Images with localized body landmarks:
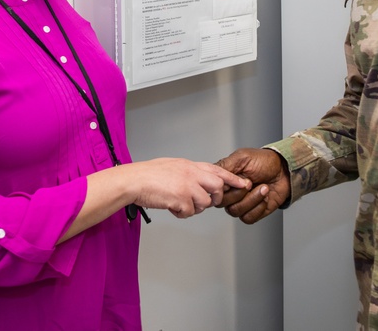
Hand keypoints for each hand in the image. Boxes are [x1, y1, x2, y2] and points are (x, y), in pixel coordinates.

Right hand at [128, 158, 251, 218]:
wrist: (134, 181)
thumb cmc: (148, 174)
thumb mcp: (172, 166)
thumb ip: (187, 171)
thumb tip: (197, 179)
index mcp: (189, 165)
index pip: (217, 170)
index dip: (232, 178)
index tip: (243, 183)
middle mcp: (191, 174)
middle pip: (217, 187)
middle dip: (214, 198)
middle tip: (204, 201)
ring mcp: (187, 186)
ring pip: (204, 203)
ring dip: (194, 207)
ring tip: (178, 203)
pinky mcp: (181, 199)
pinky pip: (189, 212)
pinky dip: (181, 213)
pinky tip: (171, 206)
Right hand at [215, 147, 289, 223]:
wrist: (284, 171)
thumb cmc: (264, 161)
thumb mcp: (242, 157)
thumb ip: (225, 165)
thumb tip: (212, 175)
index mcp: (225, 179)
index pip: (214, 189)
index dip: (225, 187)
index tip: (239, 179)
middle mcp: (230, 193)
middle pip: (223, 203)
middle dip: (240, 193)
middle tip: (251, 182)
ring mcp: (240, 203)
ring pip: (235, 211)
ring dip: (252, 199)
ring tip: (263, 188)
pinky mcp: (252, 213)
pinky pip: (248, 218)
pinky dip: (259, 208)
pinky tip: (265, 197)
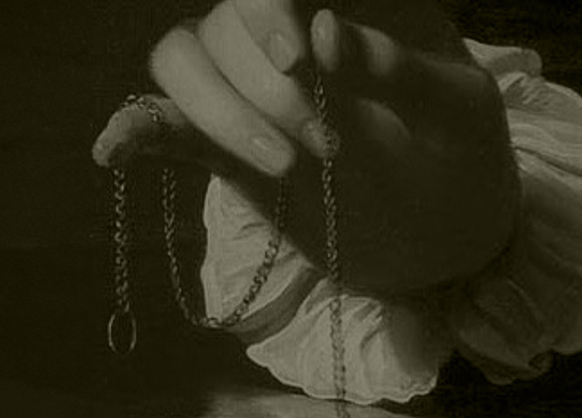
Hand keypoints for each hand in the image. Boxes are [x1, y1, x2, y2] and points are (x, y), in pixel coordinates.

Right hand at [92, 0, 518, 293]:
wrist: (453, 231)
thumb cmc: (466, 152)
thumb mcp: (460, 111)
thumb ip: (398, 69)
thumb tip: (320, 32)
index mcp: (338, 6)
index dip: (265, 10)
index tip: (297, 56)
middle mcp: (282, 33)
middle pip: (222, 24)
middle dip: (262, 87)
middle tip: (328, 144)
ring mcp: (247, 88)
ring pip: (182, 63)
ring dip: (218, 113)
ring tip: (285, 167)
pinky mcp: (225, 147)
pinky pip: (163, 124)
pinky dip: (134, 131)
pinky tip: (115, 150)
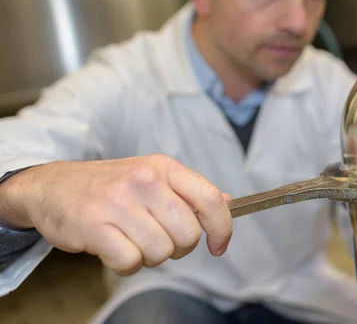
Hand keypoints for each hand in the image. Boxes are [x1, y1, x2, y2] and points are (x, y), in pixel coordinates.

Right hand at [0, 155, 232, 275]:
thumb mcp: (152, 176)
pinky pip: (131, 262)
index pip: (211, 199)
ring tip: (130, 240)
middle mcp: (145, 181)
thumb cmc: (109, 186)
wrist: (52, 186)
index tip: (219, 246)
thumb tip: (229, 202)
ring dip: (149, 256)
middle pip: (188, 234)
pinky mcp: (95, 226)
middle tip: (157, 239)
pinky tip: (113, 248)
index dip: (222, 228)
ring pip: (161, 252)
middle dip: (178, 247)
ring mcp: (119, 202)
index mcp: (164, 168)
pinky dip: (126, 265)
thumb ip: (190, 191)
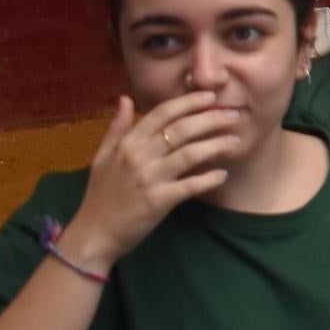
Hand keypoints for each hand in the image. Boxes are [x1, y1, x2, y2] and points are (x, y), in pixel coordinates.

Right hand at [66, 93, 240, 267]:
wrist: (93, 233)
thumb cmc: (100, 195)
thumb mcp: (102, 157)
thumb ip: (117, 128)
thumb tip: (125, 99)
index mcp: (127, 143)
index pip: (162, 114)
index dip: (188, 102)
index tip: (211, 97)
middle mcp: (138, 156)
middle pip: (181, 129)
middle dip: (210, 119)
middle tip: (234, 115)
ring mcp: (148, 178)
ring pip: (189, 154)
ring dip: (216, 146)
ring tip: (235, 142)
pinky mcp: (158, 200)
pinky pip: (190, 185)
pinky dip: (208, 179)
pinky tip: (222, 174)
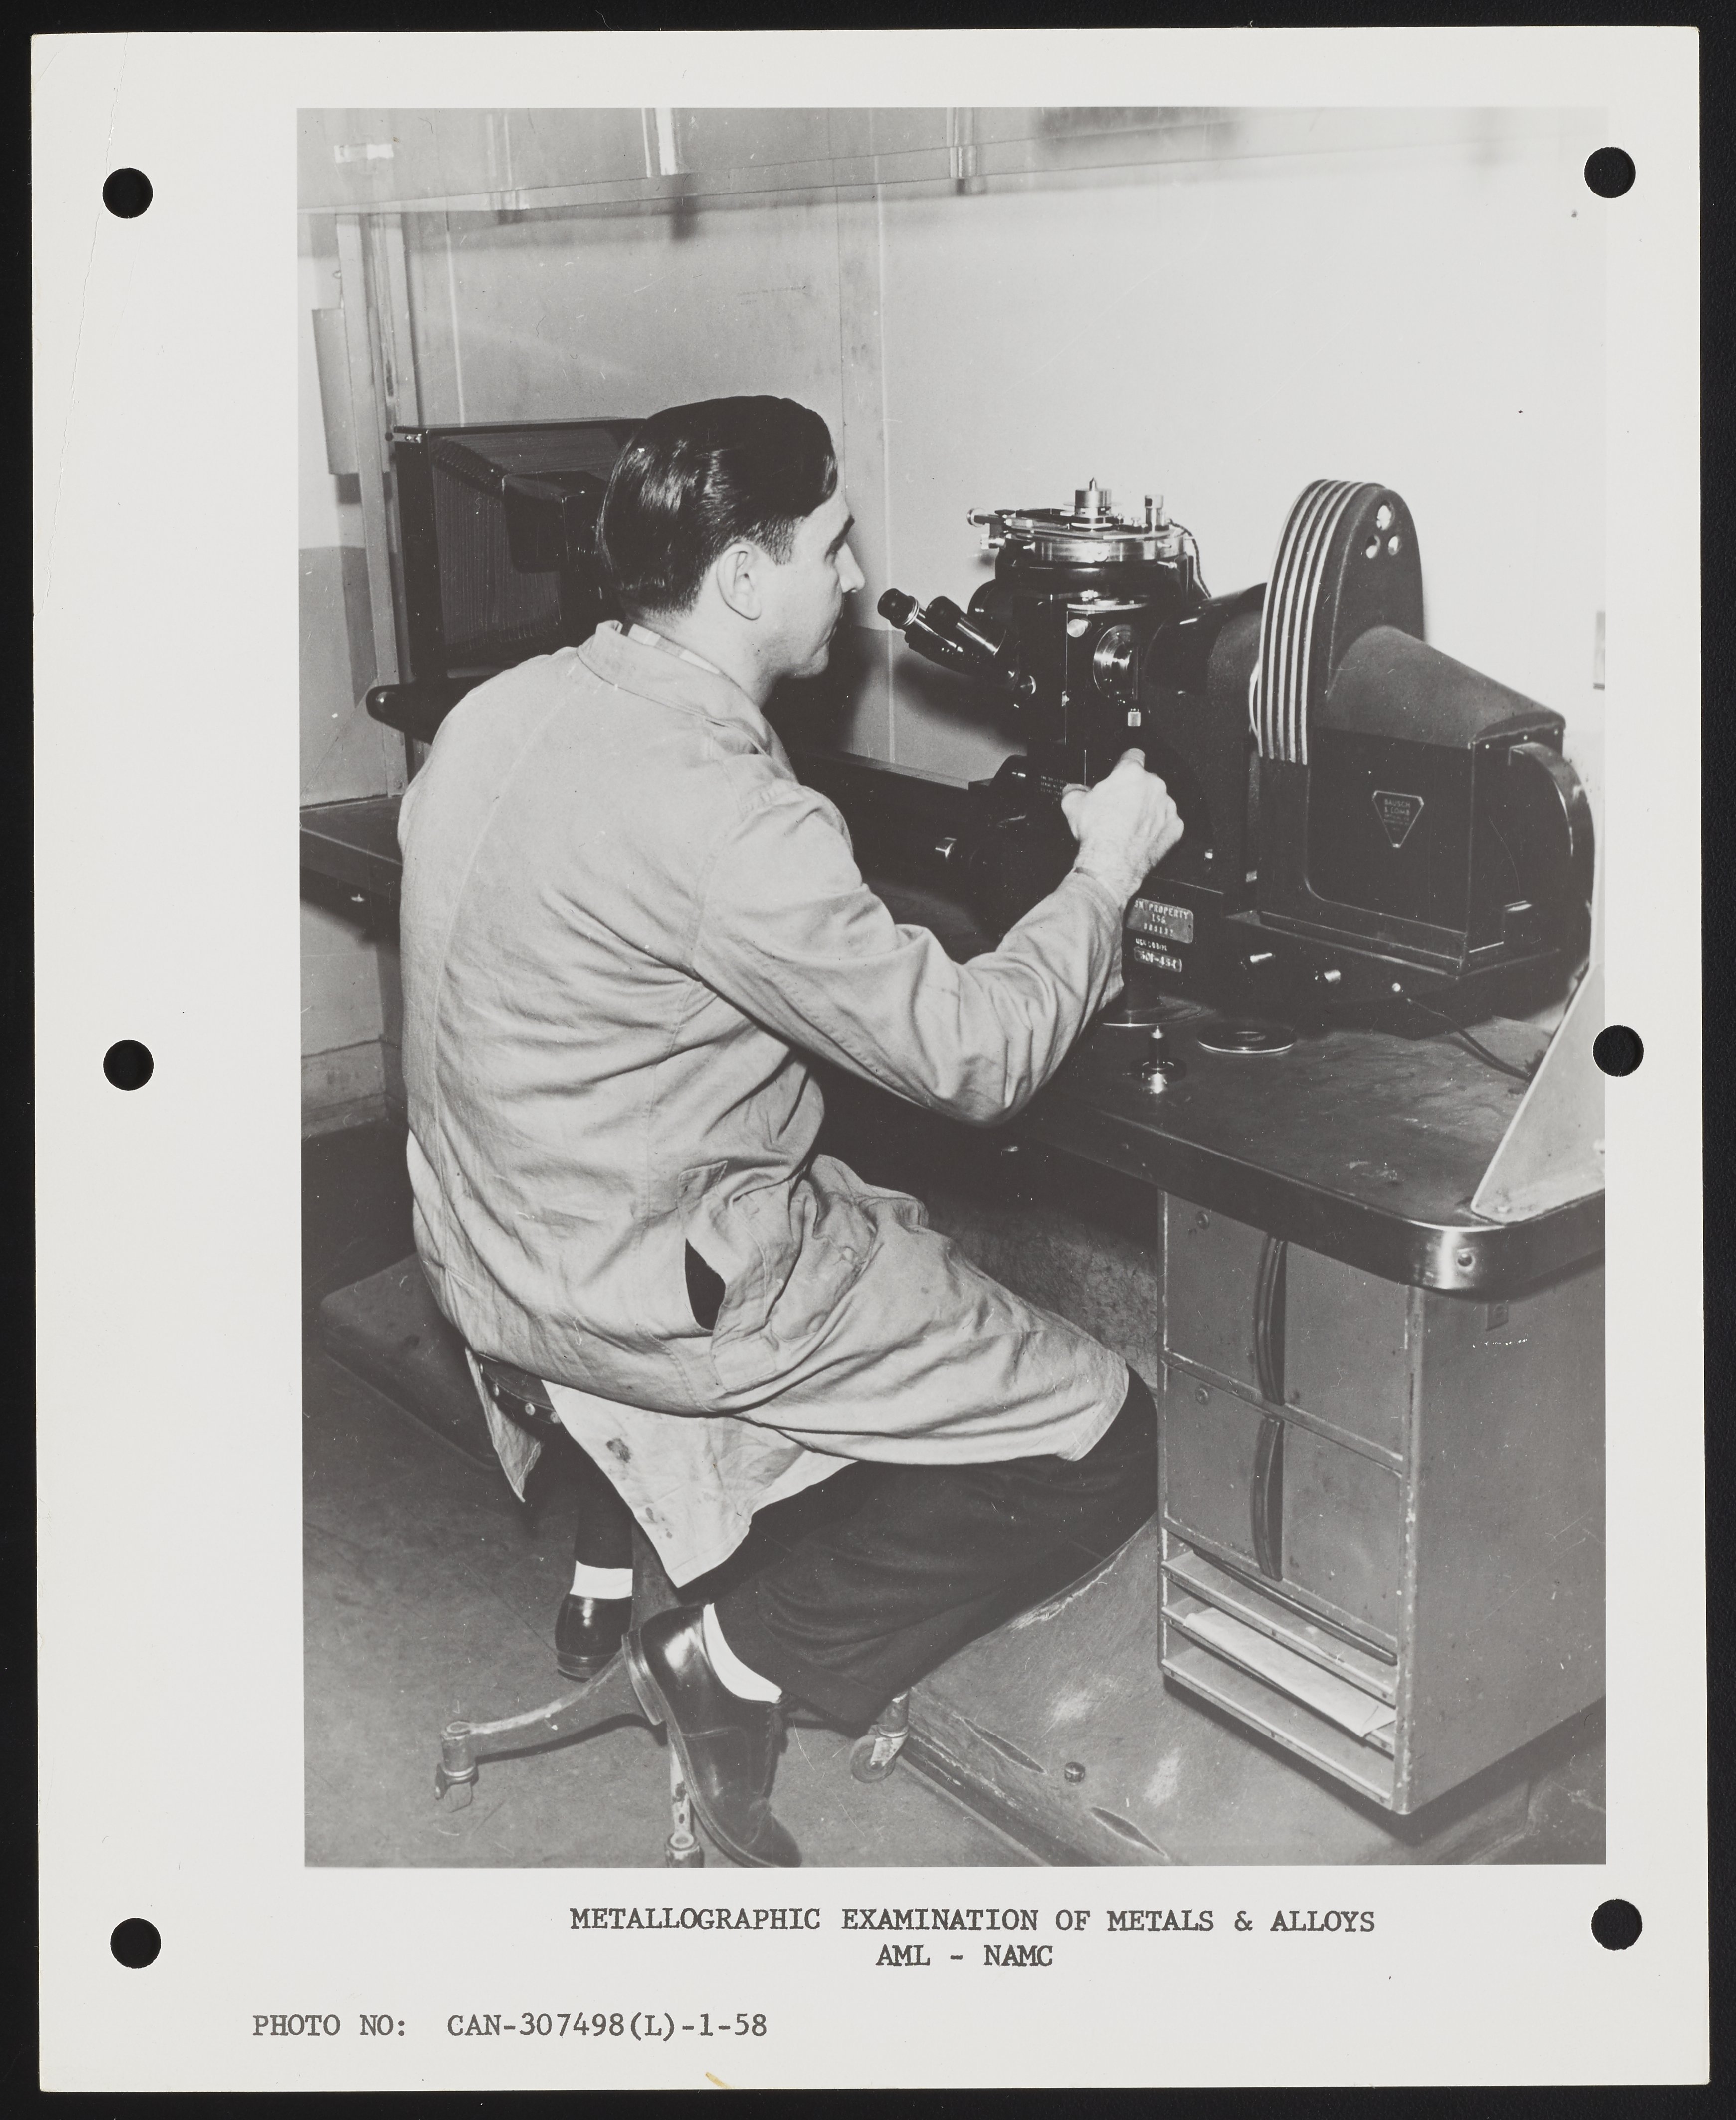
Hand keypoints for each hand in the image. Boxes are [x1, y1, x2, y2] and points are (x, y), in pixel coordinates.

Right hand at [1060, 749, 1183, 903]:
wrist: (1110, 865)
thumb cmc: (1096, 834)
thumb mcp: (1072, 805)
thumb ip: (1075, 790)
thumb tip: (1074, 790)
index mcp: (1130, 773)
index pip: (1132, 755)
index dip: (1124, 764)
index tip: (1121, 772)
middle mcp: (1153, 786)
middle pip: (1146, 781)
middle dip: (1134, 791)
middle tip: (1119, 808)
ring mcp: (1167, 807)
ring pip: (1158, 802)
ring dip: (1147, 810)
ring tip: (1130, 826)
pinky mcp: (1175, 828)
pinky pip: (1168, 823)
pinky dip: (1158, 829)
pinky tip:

* _Assignment_: Reproduce the lines above letter for letter. The pictures stay behind.

* _Written answer_:
Hand keypoints for each hand in the image. Boxes are [x1, y1, x2, y2] and points are (x, y), in pixel coordinates.

Right hand at [128, 158, 251, 218]:
wrist: (134, 181)
thumb cmc: (148, 174)
thumb mcp: (172, 166)
thumb ip: (187, 171)
thumb tip: (197, 179)
index mcp: (189, 165)
index pip: (217, 170)
index dip: (232, 178)
index tip: (243, 183)
middle mcp: (191, 174)
middle pip: (217, 187)
middle dip: (214, 198)
middle tip: (204, 201)
ring mcp: (187, 186)
ring pip: (204, 203)
ring dip: (194, 207)
ring tip: (178, 203)
pinky mcp: (181, 199)
pinky pip: (189, 212)
pinky dip: (181, 213)
pinky tip: (171, 206)
Right hand at [215, 147, 289, 223]:
wrist: (284, 171)
thumb cmc: (264, 161)
thumb mcp: (242, 157)
thumb ip: (225, 165)
thumb tip: (212, 175)
index mcp: (225, 179)
index pip: (214, 189)
index dip: (225, 187)
index tip: (239, 179)
middle mcp: (230, 193)
middle pip: (223, 203)
middle dip: (240, 193)
middle tip: (251, 182)
ring mcp: (240, 203)
ring pip: (235, 211)
ring dip: (252, 199)
ring tip: (263, 188)
pinky mcp: (252, 213)
pinky pip: (248, 218)
pinky dip: (259, 208)
pinky tip: (265, 197)
Hand keypoints for each hand in the image. Boxes are [x1, y1, x2, y2] and points are (x, y), in pixel coordinates.

Right hand at [92, 0, 518, 293]:
wrist: (453, 231)
thumb cmc: (466, 152)
thumb mcp: (460, 111)
thumb ip: (398, 69)
thumb tip: (320, 32)
index mcp: (338, 6)
index dip: (265, 10)
index tip: (297, 56)
middle mcp: (282, 33)
middle pip: (222, 24)
middle dip: (262, 87)
middle tip: (328, 144)
ring mcp: (247, 88)
ring pip: (182, 63)
ring dip: (218, 113)
ring tip: (285, 167)
pinky mcp: (225, 147)
pinky pip: (163, 124)
pinky dip: (134, 131)
pinky tip: (115, 150)
Hand keypoints for each hand in the image. Boxes are [x1, y1, x2, y2] and points are (x, y), in pixel coordinates.

Right hand at [0, 155, 232, 275]:
thumb mcp: (152, 176)
pinky pip: (131, 262)
index pip: (211, 199)
ring tip: (130, 240)
middle mcp: (145, 181)
thumb cmc: (109, 186)
wrist: (52, 186)
index tip: (219, 246)
thumb tip: (229, 202)
ring dip: (149, 256)
middle pip: (188, 234)
pinky mcp: (95, 226)
middle tip: (157, 239)
pinky tip: (113, 248)
index dip: (222, 228)
ring pip: (161, 252)
middle dip: (178, 247)
ring mcp: (119, 202)
index mcp: (164, 168)
pinky dip: (126, 265)
thumb ip: (190, 191)
Hand keypoints for each hand in the image. Boxes are [x1, y1, x2, y2] and points are (x, y), in pixel coordinates.

Right hand at [66, 93, 240, 267]:
wrist: (93, 233)
thumb cmc: (100, 195)
thumb mcp: (102, 157)
thumb ip: (117, 128)
thumb tip: (125, 99)
index mcp: (127, 143)
index pip: (162, 114)
index dip: (188, 102)
index tip: (211, 97)
middle mcp: (138, 156)
middle pip: (181, 129)
middle dip: (210, 119)
middle tip: (234, 115)
ring mcp: (148, 178)
ring pip: (189, 154)
ring dip: (216, 146)
ring tip: (235, 142)
pinky mcp: (158, 200)
pinky pip: (190, 185)
pinky dip: (208, 179)
pinky tip: (222, 174)
Hand keypoints for each hand in the image. Boxes are [x1, y1, x2, y2] and points are (x, y), in pixel coordinates.

Right hand at [1060, 749, 1183, 903]:
wrist: (1110, 865)
thumb cmc: (1096, 834)
thumb mcp: (1072, 805)
thumb ip: (1075, 790)
thumb tip: (1074, 790)
index mcp: (1130, 773)
index pip: (1132, 755)
index dip: (1124, 764)
index tip: (1121, 772)
middle mcp: (1153, 786)
middle pip: (1146, 781)
middle dip: (1134, 791)
middle tip: (1119, 808)
ring mcp: (1167, 807)
ring pip: (1158, 802)
ring dip: (1147, 810)
ring tip: (1130, 826)
pinky mcp: (1175, 828)
pinky pip: (1168, 823)
pinky dip: (1158, 829)
pinky tip:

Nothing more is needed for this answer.